■ What the exercise asks ■
The exercise calls for a faithful copy of all the data.

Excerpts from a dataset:
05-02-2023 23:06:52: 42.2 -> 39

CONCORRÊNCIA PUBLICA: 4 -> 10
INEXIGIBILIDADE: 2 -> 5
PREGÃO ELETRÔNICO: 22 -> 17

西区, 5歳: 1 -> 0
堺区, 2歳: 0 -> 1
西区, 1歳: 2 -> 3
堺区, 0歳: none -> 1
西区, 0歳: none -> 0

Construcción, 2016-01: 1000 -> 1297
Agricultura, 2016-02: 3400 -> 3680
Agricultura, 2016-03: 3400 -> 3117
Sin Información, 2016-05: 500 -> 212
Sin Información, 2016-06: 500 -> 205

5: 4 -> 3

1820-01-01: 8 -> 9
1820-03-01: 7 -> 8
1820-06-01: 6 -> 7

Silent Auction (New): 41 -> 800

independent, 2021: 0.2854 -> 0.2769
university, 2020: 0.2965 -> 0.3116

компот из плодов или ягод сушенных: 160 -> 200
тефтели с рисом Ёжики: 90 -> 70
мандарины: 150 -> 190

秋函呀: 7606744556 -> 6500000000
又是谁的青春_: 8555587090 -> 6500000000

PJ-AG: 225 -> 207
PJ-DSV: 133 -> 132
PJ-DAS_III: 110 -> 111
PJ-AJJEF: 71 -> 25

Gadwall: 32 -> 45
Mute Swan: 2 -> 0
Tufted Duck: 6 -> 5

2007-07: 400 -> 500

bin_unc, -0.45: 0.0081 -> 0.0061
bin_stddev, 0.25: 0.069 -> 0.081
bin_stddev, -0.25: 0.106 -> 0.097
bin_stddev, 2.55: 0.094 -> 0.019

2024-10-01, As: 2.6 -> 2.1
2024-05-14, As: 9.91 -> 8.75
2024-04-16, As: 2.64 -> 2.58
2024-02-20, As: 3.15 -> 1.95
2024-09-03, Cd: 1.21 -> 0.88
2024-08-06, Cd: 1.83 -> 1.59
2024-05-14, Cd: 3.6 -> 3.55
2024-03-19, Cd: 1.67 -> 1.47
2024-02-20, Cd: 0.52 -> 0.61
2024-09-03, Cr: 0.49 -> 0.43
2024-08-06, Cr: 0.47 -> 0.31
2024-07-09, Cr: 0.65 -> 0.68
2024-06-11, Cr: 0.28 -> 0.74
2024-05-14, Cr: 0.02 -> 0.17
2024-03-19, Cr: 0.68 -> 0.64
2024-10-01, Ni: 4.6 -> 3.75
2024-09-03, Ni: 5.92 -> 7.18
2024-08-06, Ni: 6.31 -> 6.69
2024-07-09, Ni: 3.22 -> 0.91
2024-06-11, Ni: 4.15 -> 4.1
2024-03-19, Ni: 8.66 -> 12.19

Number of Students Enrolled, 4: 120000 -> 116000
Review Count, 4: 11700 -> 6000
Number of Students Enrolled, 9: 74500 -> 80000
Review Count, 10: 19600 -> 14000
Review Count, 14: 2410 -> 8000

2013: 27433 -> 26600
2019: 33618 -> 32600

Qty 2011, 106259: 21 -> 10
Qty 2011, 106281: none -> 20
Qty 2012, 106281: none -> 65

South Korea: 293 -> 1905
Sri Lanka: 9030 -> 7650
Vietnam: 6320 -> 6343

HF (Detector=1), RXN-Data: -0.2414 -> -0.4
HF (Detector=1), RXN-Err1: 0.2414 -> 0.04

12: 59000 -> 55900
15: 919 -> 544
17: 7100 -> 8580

■ Response to this task ■
05-02-2023 23:06:52: 42.2 -> 39

CONCORRÊNCIA PUBLICA: 4 -> 10
INEXIGIBILIDADE: 2 -> 5
PREGÃO ELETRÔNICO: 22 -> 17

西区, 5歳: 1 -> 0
堺区, 2歳: 0 -> 1
西区, 1歳: 2 -> 3
堺区, 0歳: none -> 1
西区, 0歳: none -> 0

Construcción, 2016-01: 1000 -> 1297
Agricultura, 2016-02: 3400 -> 3680
Agricultura, 2016-03: 3400 -> 3117
Sin Información, 2016-05: 500 -> 212
Sin Información, 2016-06: 500 -> 205

5: 4 -> 3

1820-01-01: 8 -> 9
1820-03-01: 7 -> 8
1820-06-01: 6 -> 7

Silent Auction (New): 41 -> 800

independent, 2021: 0.2854 -> 0.2769
university, 2020: 0.2965 -> 0.3116

компот из плодов или ягод сушенных: 160 -> 200
тефтели с рисом Ёжики: 90 -> 70
мандарины: 150 -> 190

秋函呀: 7606744556 -> 6500000000
又是谁的青春_: 8555587090 -> 6500000000

PJ-AG: 225 -> 207
PJ-DSV: 133 -> 132
PJ-DAS_III: 110 -> 111
PJ-AJJEF: 71 -> 25

Gadwall: 32 -> 45
Mute Swan: 2 -> 0
Tufted Duck: 6 -> 5

2007-07: 400 -> 500

bin_unc, -0.45: 0.0081 -> 0.0061
bin_stddev, 0.25: 0.069 -> 0.081
bin_stddev, -0.25: 0.106 -> 0.097
bin_stddev, 2.55: 0.094 -> 0.019

2024-10-01, As: 2.6 -> 2.1
2024-05-14, As: 9.91 -> 8.75
2024-04-16, As: 2.64 -> 2.58
2024-02-20, As: 3.15 -> 1.95
2024-09-03, Cd: 1.21 -> 0.88
2024-08-06, Cd: 1.83 -> 1.59
2024-05-14, Cd: 3.6 -> 3.55
2024-03-19, Cd: 1.67 -> 1.47
2024-02-20, Cd: 0.52 -> 0.61
2024-09-03, Cr: 0.49 -> 0.43
2024-08-06, Cr: 0.47 -> 0.31
2024-07-09, Cr: 0.65 -> 0.68
2024-06-11, Cr: 0.28 -> 0.74
2024-05-14, Cr: 0.02 -> 0.17
2024-03-19, Cr: 0.68 -> 0.64
2024-10-01, Ni: 4.6 -> 3.75
2024-09-03, Ni: 5.92 -> 7.18
2024-08-06, Ni: 6.31 -> 6.69
2024-07-09, Ni: 3.22 -> 0.91
2024-06-11, Ni: 4.15 -> 4.1
2024-03-19, Ni: 8.66 -> 12.19

Number of Students Enrolled, 4: 120000 -> 116000
Review Count, 4: 11700 -> 6000
Number of Students Enrolled, 9: 74500 -> 80000
Review Count, 10: 19600 -> 14000
Review Count, 14: 2410 -> 8000

2013: 27433 -> 26600
2019: 33618 -> 32600

Qty 2011, 106259: 21 -> 10
Qty 2011, 106281: none -> 20
Qty 2012, 106281: none -> 65

South Korea: 293 -> 1905
Sri Lanka: 9030 -> 7650
Vietnam: 6320 -> 6343

HF (Detector=1), RXN-Data: -0.2414 -> -0.4
HF (Detector=1), RXN-Err1: 0.2414 -> 0.04

12: 59000 -> 55900
15: 919 -> 544
17: 7100 -> 8580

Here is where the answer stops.